I think it should be possible for Never to conform to ConvertibleToBytes, even though Never can't conform to ConvertibleFromBytes.
Padding bytes can be dependent on the specific value, not just on the type. That is, different values can have different padding bytes. For example, different cases of an enum with associated values can have different padding bytes. So it's possible for some values of a type to have padding bytes, and other values of the same type to not have padding bytes.
So, we can say that a type can conform to ConvertibleToBytes if and only if, for all values of the type, the value has no padding bytes. This is vacuously true for Never, because Never has no values. Therefore, Never can conform to ConvertibleToBytes.
I don’t disagree; the properties are modifications of the existing ones from SE-0447 and SE-0467; some of the new initializers are the ones required for the initializers, now made public.
This is interesting. The existing API on UnsafeRawBufferPointer have this shape, with defaulted parameter, and I’ve not seen this criticism of them.
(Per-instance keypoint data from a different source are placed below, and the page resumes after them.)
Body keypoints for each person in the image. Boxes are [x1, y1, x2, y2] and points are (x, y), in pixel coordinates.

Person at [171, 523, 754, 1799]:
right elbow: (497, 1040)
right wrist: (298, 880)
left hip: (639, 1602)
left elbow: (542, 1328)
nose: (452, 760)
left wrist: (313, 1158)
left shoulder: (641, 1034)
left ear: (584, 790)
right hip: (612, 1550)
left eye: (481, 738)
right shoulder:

Very simply, MemoryLayout<Never>.stride - MemoryLayout<Never>.size equals 1, ergo there is a padding byte. For now we only allow types for which size and stride are equal to conform to ConvertibleToBytes. In practice this should not matter though; what code can we write when Never conforms that cannot be written if it does not?
Thanks for the discussion of memcpy; I’ll look some more into the shortcomings.